In order to overcome the neglect of alarms, we strive to regain the trust of Google engineers and find that Google developers have a strong bias to ignore static analysis, and any reports with unsatisfactory false positives give them reasons for inaction. The analysis team is very careful to show the results as errors or warnings only after they are reviewed according to the objective criteria of the description, so developers are rarely inundated, confused, or annoyed by the analysis results. Investigation and feedback channels are important quality control methods in this process. Now that developers have regained confidence in the results of the analysis, the Tricorder team is meeting the need to be more involved in more analysis in the Google developer workflow.

We have built a successful static analysis infrastructure on Google that prevents hundreds of errors from entering the Google code base every day at compile time and during code review. We hope that others will benefit from our experience and successfully integrate static analysis into their own workflows.

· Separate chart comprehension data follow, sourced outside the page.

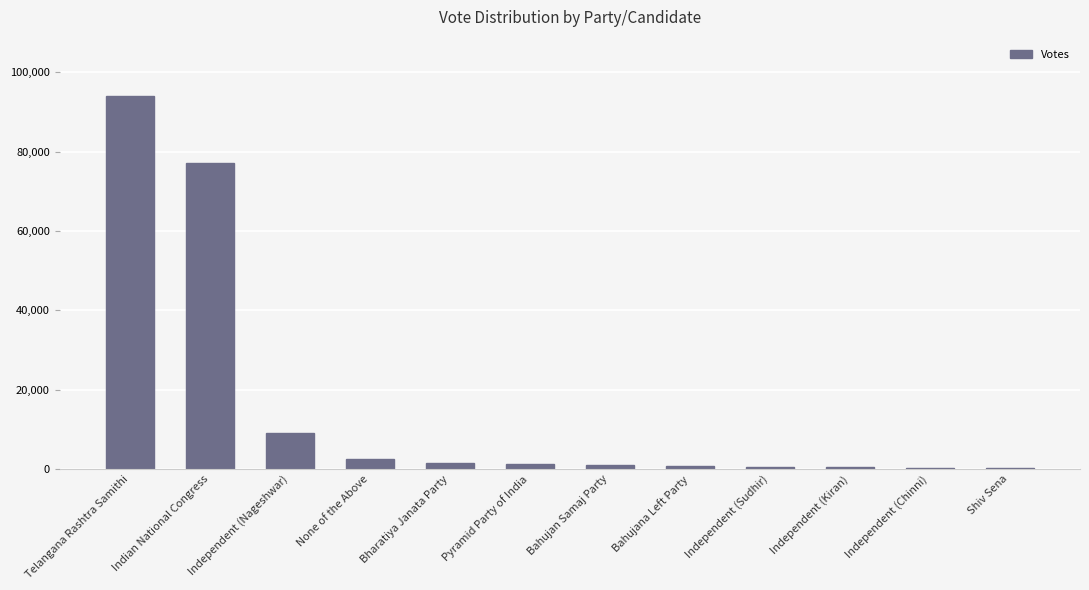

Is it true that the value at Independent (Nageshwar) is 9025?

True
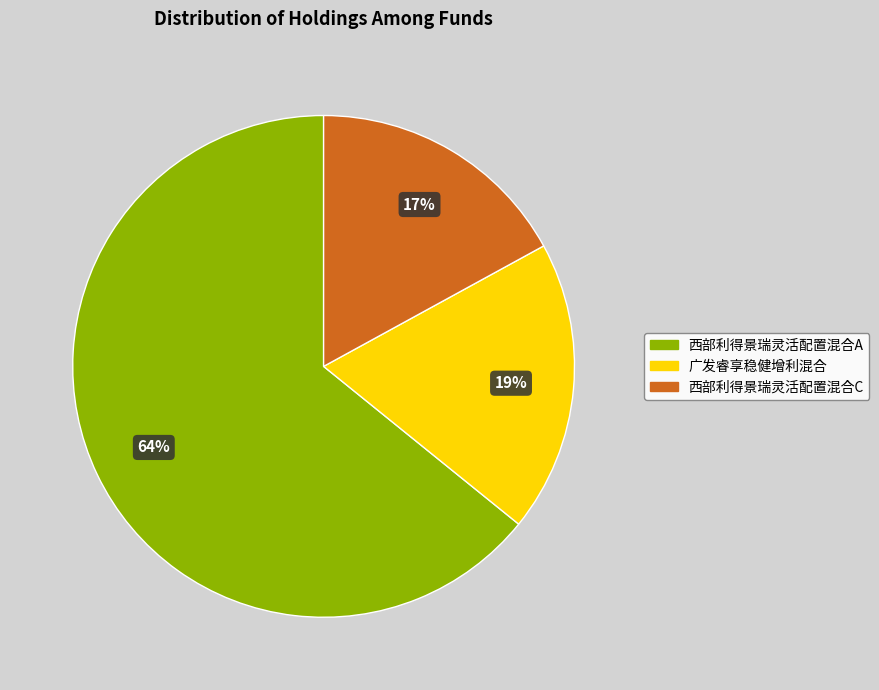

Between 广发睿享稳健增利混合 and 西部利得景瑞灵活配置混合A, which is larger?

西部利得景瑞灵活配置混合A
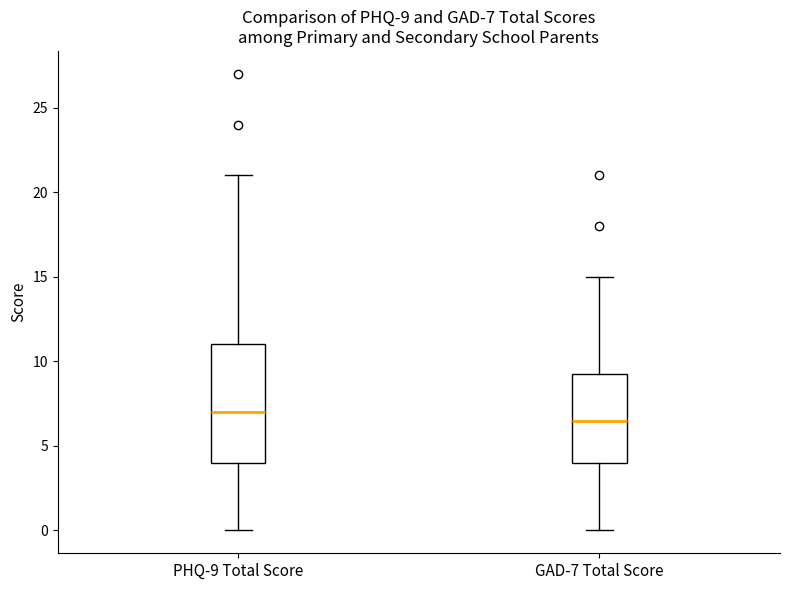

Which box is the tallest, from its lower edge to its upper edge?

PHQ-9 Total Score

The above is the example analysis of Google in building static code analysis tools shared by Xiaobian. If you happen to have similar doubts, you might as well refer to the above analysis to understand. If you want to know more about it, you are welcome to follow the industry information channel.

Welcome to subscribe "Shulou Technology Information " to get latest news, interesting things and hot topics in the IT industry, and controls the hottest and latest Internet news, technology news and IT industry trends.

*The comments in the above article only represent the author's personal views and do not represent the views and positions of this website. If you have more insights, please feel free to contribute and share.